Canadian indie-rock act Tokyo Police Club will come to Dublin next month to play Whelan’s on March 28th, mere days after the release of the group’s third studio album Forcefield on March 24th. Vocalist and bass player David Monks spoke to theLastMixedTape recently about the bands evolution in sound and song writing.
It’s been four years since your last album Champ what can you tell me about the time building up to making Forcefield?
When we started writing for this record we basically picked up from where we left off with Champ but as we were writing we just weren’t satisfied with what we were doing. It became this search through this back catalogue of songs we had, and there was a lot. Also we were growing as people, Greg got married, I moved out to New York and we wanted our songs to grow in that respect.
And what was it about the first batch of songs that you weren’t satisfied with?
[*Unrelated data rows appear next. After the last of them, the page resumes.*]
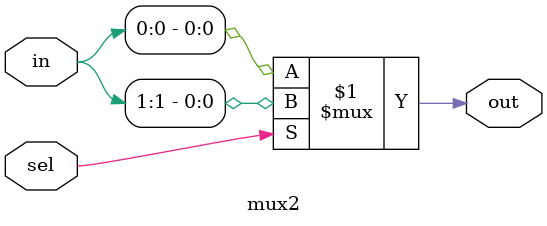
<source format=v>
module mux2(in,sel,out);

input 	[1:0]in;
input	sel;
output	out;

assign out = sel?in[1]:in[0];



endmodule

</source>
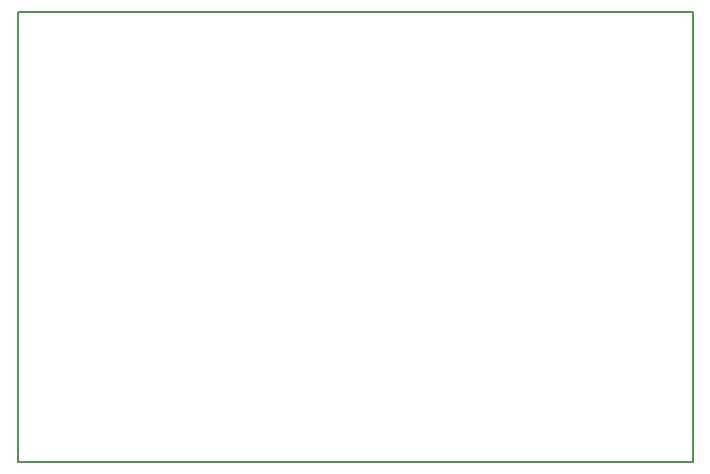
<source format=gbr>
G04 #@! TF.FileFunction,Profile,NP*
%FSLAX46Y46*%
G04 Gerber Fmt 4.6, Leading zero omitted, Abs format (unit mm)*
G04 Created by KiCad (PCBNEW 4.0.6) date 05/22/18 14:15:00*
%MOMM*%
%LPD*%
G01*
G04 APERTURE LIST*
%ADD10C,0.100000*%
%ADD11C,0.150000*%
G04 APERTURE END LIST*
D10*
D11*
X158750000Y-76200000D02*
X101600000Y-76200000D01*
X158750000Y-114300000D02*
X158750000Y-76200000D01*
X101600000Y-114300000D02*
X158750000Y-114300000D01*
X101600000Y-76200000D02*
X101600000Y-114300000D01*
M02*

</source>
I think that first it was the lyrics. In retrospect when I have the lyrics written it becomes easy for us to work out the structure but if I don’t feel like I have something to say then we really don’t have a beginning to move from. So we were scrabbling, trying different things and when my regular approach wasn’t working. But then we wrote ‘Argentina’ and that felt like a really solid statement, which was followed by ‘Miserable’ which had a really direct lyric, I finally felt that I wanted to say what I wanted to say and not be cryptic about things, so that got everyone going.
‘Argentina’ is, as you said, a big statement of intent from the band. How important was it for you as a band to return with such a powerful track?
Yeah I was definitely excited about that. I think that Champ started out with a really warm easy vibe while ‘Argentina’ starts out with just a drum and a guitar and is a bit more harsh. I think it was really important to make that statement, and now that we have the three songs out there we’ve fully made that statement about this album.
And with the eclectic feel of those tracks especially the difference sonically between ‘Argentina’ and ‘Hot Tonight’ how much of an indication of Forcefield’s diversity?
I think so, and with ‘Tunnel Vision’ as well there definitely a lot heavier tracks on the album too. We didn’t want to stay in the middle, ‘Argentina’ took it all the way to the more epic side of things while ‘Hot Tonight’ pushes things towards the really pop aspect of our music, its extremes. That indie-rock wave we came out of a couple of years back is all but dead, friends of ours have had to change things up, obviously Vampire Weekend did that so brilliantly, but we also saw some bands fall apart because they weren’t able to find something new and we didn’t want the same to happen to us.
In terms of that change how does that approach translate to the live shows?
The live shows have become so much fun. And it’s not that we have this back catalogue of mega hits to draw from but in terms of our fans it’s the songs from each record that they like the most whether it be from Elephant Shell, Champ or this album we can perform a more comprehensive show. Our object with the live shows is to have fun and not be over dramatic or shambolic. We want it to feel as natural as possible.